## Collected data entries
=== Begin Enclosure ===
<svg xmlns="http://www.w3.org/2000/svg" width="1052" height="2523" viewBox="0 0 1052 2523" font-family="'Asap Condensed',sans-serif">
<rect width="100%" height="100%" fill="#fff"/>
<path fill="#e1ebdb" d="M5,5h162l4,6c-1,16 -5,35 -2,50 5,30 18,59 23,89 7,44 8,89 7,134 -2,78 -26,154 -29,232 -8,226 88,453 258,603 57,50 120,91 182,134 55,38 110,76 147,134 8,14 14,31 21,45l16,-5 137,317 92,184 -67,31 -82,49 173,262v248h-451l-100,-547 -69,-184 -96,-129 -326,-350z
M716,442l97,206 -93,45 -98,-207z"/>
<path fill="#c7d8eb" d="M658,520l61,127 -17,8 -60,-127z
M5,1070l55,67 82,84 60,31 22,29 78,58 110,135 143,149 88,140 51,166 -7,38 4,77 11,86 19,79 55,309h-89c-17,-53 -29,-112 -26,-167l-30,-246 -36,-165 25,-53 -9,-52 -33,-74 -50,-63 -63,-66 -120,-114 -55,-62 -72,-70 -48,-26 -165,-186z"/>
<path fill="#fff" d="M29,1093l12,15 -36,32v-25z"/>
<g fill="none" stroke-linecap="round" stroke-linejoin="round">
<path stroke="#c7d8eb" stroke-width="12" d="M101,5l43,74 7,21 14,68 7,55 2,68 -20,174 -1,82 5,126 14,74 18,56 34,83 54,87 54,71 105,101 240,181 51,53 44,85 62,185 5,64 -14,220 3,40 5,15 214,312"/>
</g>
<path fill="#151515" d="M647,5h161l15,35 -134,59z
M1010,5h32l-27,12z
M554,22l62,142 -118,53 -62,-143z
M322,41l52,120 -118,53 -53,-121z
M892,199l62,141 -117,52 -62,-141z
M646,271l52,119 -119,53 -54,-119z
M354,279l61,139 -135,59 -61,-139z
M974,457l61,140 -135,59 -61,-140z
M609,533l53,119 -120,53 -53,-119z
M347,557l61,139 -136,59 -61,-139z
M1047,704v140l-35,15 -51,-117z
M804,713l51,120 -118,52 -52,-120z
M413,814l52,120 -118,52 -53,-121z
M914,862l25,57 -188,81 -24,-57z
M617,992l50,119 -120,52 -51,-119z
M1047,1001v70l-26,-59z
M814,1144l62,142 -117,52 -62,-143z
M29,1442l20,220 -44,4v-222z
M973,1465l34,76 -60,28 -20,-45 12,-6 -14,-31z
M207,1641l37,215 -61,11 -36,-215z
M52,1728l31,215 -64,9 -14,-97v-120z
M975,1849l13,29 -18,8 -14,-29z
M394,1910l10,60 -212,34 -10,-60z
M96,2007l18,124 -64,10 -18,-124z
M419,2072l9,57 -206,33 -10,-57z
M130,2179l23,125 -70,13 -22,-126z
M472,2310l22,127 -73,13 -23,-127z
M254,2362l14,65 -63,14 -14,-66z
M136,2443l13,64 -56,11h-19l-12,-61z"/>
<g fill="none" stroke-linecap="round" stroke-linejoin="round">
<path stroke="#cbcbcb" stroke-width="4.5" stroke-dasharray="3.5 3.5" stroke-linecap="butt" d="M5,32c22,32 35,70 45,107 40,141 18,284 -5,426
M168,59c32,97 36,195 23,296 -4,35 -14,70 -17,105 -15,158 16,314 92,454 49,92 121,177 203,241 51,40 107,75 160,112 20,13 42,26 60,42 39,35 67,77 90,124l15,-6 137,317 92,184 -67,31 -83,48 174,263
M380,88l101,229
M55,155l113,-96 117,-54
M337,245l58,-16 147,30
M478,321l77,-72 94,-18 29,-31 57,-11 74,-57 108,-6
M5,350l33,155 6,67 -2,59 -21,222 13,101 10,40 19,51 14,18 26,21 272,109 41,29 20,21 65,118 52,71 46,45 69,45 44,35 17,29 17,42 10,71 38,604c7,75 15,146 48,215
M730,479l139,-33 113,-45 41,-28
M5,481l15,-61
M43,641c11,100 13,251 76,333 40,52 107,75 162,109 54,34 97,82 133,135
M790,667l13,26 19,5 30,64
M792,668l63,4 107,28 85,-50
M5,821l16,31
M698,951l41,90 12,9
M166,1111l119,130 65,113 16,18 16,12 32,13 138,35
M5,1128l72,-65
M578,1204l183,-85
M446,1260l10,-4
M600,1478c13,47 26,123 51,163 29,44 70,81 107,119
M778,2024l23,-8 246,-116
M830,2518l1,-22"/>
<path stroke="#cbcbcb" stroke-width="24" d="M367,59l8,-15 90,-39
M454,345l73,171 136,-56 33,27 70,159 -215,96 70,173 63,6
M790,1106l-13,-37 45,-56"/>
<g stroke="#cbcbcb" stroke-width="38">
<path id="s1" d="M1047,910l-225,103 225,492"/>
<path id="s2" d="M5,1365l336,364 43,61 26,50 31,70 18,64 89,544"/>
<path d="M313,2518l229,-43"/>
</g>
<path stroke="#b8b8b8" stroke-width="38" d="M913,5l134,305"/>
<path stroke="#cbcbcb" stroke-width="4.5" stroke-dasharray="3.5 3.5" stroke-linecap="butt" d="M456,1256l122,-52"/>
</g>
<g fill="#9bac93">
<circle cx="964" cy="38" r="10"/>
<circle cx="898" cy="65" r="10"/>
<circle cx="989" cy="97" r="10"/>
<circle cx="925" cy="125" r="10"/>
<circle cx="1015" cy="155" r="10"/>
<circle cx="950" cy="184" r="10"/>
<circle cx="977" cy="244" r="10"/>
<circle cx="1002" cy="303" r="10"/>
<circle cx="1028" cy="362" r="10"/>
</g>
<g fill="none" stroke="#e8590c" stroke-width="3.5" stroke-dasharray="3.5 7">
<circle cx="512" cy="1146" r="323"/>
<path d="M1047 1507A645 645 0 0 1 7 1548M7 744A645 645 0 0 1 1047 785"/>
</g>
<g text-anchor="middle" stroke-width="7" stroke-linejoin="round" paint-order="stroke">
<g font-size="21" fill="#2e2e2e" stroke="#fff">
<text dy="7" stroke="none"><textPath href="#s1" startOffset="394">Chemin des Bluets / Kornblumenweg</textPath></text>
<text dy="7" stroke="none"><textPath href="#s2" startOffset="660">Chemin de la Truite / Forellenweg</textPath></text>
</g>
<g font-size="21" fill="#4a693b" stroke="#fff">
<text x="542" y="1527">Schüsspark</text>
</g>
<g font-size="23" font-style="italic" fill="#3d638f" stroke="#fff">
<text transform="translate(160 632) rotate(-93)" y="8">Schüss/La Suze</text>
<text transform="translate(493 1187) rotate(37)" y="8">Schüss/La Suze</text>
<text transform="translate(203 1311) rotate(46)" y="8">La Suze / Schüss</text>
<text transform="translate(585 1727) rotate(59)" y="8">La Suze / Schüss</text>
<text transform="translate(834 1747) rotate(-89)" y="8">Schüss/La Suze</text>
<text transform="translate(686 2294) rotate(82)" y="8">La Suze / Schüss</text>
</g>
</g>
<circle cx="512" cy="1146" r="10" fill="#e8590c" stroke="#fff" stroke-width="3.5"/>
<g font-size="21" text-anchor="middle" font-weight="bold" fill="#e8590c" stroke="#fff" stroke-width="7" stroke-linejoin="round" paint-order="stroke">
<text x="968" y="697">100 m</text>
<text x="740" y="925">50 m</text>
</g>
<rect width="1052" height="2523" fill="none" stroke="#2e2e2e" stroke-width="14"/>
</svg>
=== End Enclosure ===
## Assignment
Every entry above must be reproduced word for word.

## Solution to this exercise
<svg xmlns="http://www.w3.org/2000/svg" width="1052" height="2523" viewBox="0 0 1052 2523" font-family="'Asap Condensed',sans-serif">
<rect width="100%" height="100%" fill="#fff"/>
<path fill="#e1ebdb" d="M5,5h162l4,6c-1,16 -5,35 -2,50 5,30 18,59 23,89 7,44 8,89 7,134 -2,78 -26,154 -29,232 -8,226 88,453 258,603 57,50 120,91 182,134 55,38 110,76 147,134 8,14 14,31 21,45l16,-5 137,317 92,184 -67,31 -82,49 173,262v248h-451l-100,-547 -69,-184 -96,-129 -326,-350z
M716,442l97,206 -93,45 -98,-207z"/>
<path fill="#c7d8eb" d="M658,520l61,127 -17,8 -60,-127z
M5,1070l55,67 82,84 60,31 22,29 78,58 110,135 143,149 88,140 51,166 -7,38 4,77 11,86 19,79 55,309h-89c-17,-53 -29,-112 -26,-167l-30,-246 -36,-165 25,-53 -9,-52 -33,-74 -50,-63 -63,-66 -120,-114 -55,-62 -72,-70 -48,-26 -165,-186z"/>
<path fill="#fff" d="M29,1093l12,15 -36,32v-25z"/>
<g fill="none" stroke-linecap="round" stroke-linejoin="round">
<path stroke="#c7d8eb" stroke-width="12" d="M101,5l43,74 7,21 14,68 7,55 2,68 -20,174 -1,82 5,126 14,74 18,56 34,83 54,87 54,71 105,101 240,181 51,53 44,85 62,185 5,64 -14,220 3,40 5,15 214,312"/>
</g>
<path fill="#151515" d="M647,5h161l15,35 -134,59z
M1010,5h32l-27,12z
M554,22l62,142 -118,53 -62,-143z
M322,41l52,120 -118,53 -53,-121z
M892,199l62,141 -117,52 -62,-141z
M646,271l52,119 -119,53 -54,-119z
M354,279l61,139 -135,59 -61,-139z
M974,457l61,140 -135,59 -61,-140z
M609,533l53,119 -120,53 -53,-119z
M347,557l61,139 -136,59 -61,-139z
M1047,704v140l-35,15 -51,-117z
M804,713l51,120 -118,52 -52,-120z
M413,814l52,120 -118,52 -53,-121z
M914,862l25,57 -188,81 -24,-57z
M617,992l50,119 -120,52 -51,-119z
M1047,1001v70l-26,-59z
M814,1144l62,142 -117,52 -62,-143z
M29,1442l20,220 -44,4v-222z
M973,1465l34,76 -60,28 -20,-45 12,-6 -14,-31z
M207,1641l37,215 -61,11 -36,-215z
M52,1728l31,215 -64,9 -14,-97v-120z
M975,1849l13,29 -18,8 -14,-29z
M394,1910l10,60 -212,34 -10,-60z
M96,2007l18,124 -64,10 -18,-124z
M419,2072l9,57 -206,33 -10,-57z
M130,2179l23,125 -70,13 -22,-126z
M472,2310l22,127 -73,13 -23,-127z
M254,2362l14,65 -63,14 -14,-66z
M136,2443l13,64 -56,11h-19l-12,-61z"/>
<g fill="none" stroke-linecap="round" stroke-linejoin="round">
<path stroke="#cbcbcb" stroke-width="4.5" stroke-dasharray="3.5 3.5" stroke-linecap="butt" d="M5,32c22,32 35,70 45,107 40,141 18,284 -5,426
M168,59c32,97 36,195 23,296 -4,35 -14,70 -17,105 -15,158 16,314 92,454 49,92 121,177 203,241 51,40 107,75 160,112 20,13 42,26 60,42 39,35 67,77 90,124l15,-6 137,317 92,184 -67,31 -83,48 174,263
M380,88l101,229
M55,155l113,-96 117,-54
M337,245l58,-16 147,30
M478,321l77,-72 94,-18 29,-31 57,-11 74,-57 108,-6
M5,350l33,155 6,67 -2,59 -21,222 13,101 10,40 19,51 14,18 26,21 272,109 41,29 20,21 65,118 52,71 46,45 69,45 44,35 17,29 17,42 10,71 38,604c7,75 15,146 48,215
M730,479l139,-33 113,-45 41,-28
M5,481l15,-61
M43,641c11,100 13,251 76,333 40,52 107,75 162,109 54,34 97,82 133,135
M790,667l13,26 19,5 30,64
M792,668l63,4 107,28 85,-50
M5,821l16,31
M698,951l41,90 12,9
M166,1111l119,130 65,113 16,18 16,12 32,13 138,35
M5,1128l72,-65
M578,1204l183,-85
M446,1260l10,-4
M600,1478c13,47 26,123 51,163 29,44 70,81 107,119
M778,2024l23,-8 246,-116
M830,2518l1,-22"/>
<path stroke="#cbcbcb" stroke-width="24" d="M367,59l8,-15 90,-39
M454,345l73,171 136,-56 33,27 70,159 -215,96 70,173 63,6
M790,1106l-13,-37 45,-56"/>
<g stroke="#cbcbcb" stroke-width="38">
<path id="s1" d="M1047,910l-225,103 225,492"/>
<path id="s2" d="M5,1365l336,364 43,61 26,50 31,70 18,64 89,544"/>
<path d="M313,2518l229,-43"/>
</g>
<path stroke="#b8b8b8" stroke-width="38" d="M913,5l134,305"/>
<path stroke="#cbcbcb" stroke-width="4.5" stroke-dasharray="3.5 3.5" stroke-linecap="butt" d="M456,1256l122,-52"/>
</g>
<g fill="#9bac93">
<circle cx="964" cy="38" r="10"/>
<circle cx="898" cy="65" r="10"/>
<circle cx="989" cy="97" r="10"/>
<circle cx="925" cy="125" r="10"/>
<circle cx="1015" cy="155" r="10"/>
<circle cx="950" cy="184" r="10"/>
<circle cx="977" cy="244" r="10"/>
<circle cx="1002" cy="303" r="10"/>
<circle cx="1028" cy="362" r="10"/>
</g>
<g fill="none" stroke="#e8590c" stroke-width="3.5" stroke-dasharray="3.5 7">
<circle cx="512" cy="1146" r="323"/>
<path d="M1047 1507A645 645 0 0 1 7 1548M7 744A645 645 0 0 1 1047 785"/>
</g>
<g text-anchor="middle" stroke-width="7" stroke-linejoin="round" paint-order="stroke">
<g font-size="21" fill="#2e2e2e" stroke="#fff">
<text dy="7" stroke="none"><textPath href="#s1" startOffset="394">Chemin des Bluets / Kornblumenweg</textPath></text>
<text dy="7" stroke="none"><textPath href="#s2" startOffset="660">Chemin de la Truite / Forellenweg</textPath></text>
</g>
<g font-size="21" fill="#4a693b" stroke="#fff">
<text x="542" y="1527">Schüsspark</text>
</g>
<g font-size="23" font-style="italic" fill="#3d638f" stroke="#fff">
<text transform="translate(160 632) rotate(-93)" y="8">Schüss/La Suze</text>
<text transform="translate(493 1187) rotate(37)" y="8">Schüss/La Suze</text>
<text transform="translate(203 1311) rotate(46)" y="8">La Suze / Schüss</text>
<text transform="translate(585 1727) rotate(59)" y="8">La Suze / Schüss</text>
<text transform="translate(834 1747) rotate(-89)" y="8">Schüss/La Suze</text>
<text transform="translate(686 2294) rotate(82)" y="8">La Suze / Schüss</text>
</g>
</g>
<circle cx="512" cy="1146" r="10" fill="#e8590c" stroke="#fff" stroke-width="3.5"/>
<g font-size="21" text-anchor="middle" font-weight="bold" fill="#e8590c" stroke="#fff" stroke-width="7" stroke-linejoin="round" paint-order="stroke">
<text x="968" y="697">100 m</text>
<text x="740" y="925">50 m</text>
</g>
<rect width="1052" height="2523" fill="none" stroke="#2e2e2e" stroke-width="14"/>
</svg>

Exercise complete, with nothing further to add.